Diese neue indische Patentrecht stellt somit eine Modelllösung für viele Staaten dar, die Patente gewähren, aber den generischen Wettbewerb fördern wollen. Das aus dem Jahre 1970 stammende indische Patentrecht sah keine pharmazeutischen Patente vor und so war es indischen Unternehmen möglich, Original-Medikamente als Generika herzustellen. Dies ist besonders wichtig für die Versorgung mit unentbehrlichen Medikamenten in ärmeren Ländern. Dieses Patentrecht wurde allerdings am 23. März 2005 dahingehend geändert, dass nun Produktpatente auf Medikamente erteilt werden können. Indien musste diese Änderungen zum 1. Januar 2005 vornehmen, um seinen Verpflichtungen gegenüber der Welthandelsorganisation (WTO) nachzukommen.

Kernpunkte: 
Die Patentierbarkeit wurde eingeschränkt, um so genanntes "ever-greening" und die Gewährung von unhaltbaren und fragwürdigen Patenten zu verhindern. So können nun Patente auf neue Anwendungsmöglichkeiten von bereits bekannten Medikamenten verweigert werden.
Die so genannte "pre-grant Opposition": Öffentlichen Akteuren ist es möglich, die Gewährung eines Patentes durch das indische Patentamt anzufechten, sobald der entsprechende Antrag gestellt wurde.

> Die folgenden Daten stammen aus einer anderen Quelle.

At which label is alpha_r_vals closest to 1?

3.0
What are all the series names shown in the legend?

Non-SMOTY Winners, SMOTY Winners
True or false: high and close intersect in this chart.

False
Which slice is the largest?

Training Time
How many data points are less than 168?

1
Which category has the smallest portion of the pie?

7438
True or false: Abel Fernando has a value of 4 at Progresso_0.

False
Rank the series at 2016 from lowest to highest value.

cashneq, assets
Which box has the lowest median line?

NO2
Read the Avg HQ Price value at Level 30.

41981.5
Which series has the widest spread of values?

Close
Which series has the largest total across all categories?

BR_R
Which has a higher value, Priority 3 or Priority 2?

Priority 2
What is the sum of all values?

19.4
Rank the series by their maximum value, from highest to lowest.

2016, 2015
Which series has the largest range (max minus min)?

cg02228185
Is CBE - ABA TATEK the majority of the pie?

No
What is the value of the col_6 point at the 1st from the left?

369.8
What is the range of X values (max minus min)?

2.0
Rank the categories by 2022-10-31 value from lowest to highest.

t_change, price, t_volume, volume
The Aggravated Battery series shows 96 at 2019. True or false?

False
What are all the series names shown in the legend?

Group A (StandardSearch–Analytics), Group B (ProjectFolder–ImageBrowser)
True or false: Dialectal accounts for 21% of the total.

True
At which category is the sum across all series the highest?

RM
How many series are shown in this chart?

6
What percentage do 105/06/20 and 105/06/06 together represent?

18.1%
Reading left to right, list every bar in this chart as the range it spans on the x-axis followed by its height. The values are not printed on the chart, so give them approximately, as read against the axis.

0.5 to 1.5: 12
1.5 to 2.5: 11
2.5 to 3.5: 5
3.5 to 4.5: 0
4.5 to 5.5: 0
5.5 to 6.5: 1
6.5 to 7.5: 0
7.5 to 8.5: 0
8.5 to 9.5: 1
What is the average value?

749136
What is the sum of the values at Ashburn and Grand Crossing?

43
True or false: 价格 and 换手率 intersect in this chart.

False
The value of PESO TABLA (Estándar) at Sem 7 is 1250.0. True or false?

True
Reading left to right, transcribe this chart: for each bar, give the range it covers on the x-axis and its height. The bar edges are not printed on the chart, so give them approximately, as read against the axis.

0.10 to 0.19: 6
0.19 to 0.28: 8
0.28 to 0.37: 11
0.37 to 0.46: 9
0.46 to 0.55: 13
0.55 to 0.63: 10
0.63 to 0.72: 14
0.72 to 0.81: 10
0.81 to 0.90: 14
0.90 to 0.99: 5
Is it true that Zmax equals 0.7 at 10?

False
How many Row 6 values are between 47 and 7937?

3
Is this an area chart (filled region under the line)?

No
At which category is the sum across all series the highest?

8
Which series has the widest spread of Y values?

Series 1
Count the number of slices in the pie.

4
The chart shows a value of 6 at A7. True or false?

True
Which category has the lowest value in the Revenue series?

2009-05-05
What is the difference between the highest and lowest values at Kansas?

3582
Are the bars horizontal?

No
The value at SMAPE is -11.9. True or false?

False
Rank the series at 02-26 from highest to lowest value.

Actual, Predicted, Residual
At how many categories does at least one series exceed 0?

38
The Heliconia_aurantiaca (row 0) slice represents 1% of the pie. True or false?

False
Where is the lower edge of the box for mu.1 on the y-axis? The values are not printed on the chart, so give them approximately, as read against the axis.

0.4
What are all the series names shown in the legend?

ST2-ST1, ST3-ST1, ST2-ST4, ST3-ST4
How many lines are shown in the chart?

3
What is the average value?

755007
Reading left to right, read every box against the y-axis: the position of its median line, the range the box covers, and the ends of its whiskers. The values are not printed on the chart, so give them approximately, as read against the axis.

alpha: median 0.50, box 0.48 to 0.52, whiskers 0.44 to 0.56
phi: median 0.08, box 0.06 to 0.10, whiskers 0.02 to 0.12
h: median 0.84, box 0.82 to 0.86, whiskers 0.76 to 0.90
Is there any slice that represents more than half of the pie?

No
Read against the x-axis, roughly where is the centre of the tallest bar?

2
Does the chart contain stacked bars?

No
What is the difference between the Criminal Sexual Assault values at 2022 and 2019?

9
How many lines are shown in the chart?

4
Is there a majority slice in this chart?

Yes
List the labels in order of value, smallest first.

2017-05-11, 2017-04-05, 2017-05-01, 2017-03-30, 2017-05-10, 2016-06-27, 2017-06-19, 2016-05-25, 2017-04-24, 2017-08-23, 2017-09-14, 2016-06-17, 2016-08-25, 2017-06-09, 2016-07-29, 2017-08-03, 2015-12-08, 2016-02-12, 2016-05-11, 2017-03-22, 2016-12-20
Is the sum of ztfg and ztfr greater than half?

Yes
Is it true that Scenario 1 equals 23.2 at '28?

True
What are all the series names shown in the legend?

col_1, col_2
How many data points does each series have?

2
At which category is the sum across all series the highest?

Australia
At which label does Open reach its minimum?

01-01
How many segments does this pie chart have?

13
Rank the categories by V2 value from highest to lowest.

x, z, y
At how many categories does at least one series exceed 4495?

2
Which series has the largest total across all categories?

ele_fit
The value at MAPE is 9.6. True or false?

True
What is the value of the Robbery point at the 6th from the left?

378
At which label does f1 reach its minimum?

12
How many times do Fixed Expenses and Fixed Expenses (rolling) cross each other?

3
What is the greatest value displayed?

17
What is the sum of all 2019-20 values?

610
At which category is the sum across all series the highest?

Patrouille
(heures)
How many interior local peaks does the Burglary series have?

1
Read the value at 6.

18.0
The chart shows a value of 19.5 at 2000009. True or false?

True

Auch der Export von Medikamenten, die unter einer Zwangslizenz produziert wurden, ist nach Benachrichtigung durch den importierenden Staat möglich. Das indische Recht sieht nun nicht mehr vor, dass der importierende Staat eine entsprechende Zwangslizenz verhängen muss. Dies ist vor allem dann wichtig, wenn kein Patent auf das entsprechende Produkt in diesem Staat existiert oder wenn es sich bei dem importierenden Staat um ein am wenigsten entwickeltes Land handelt, das keine Patente gewähren muss.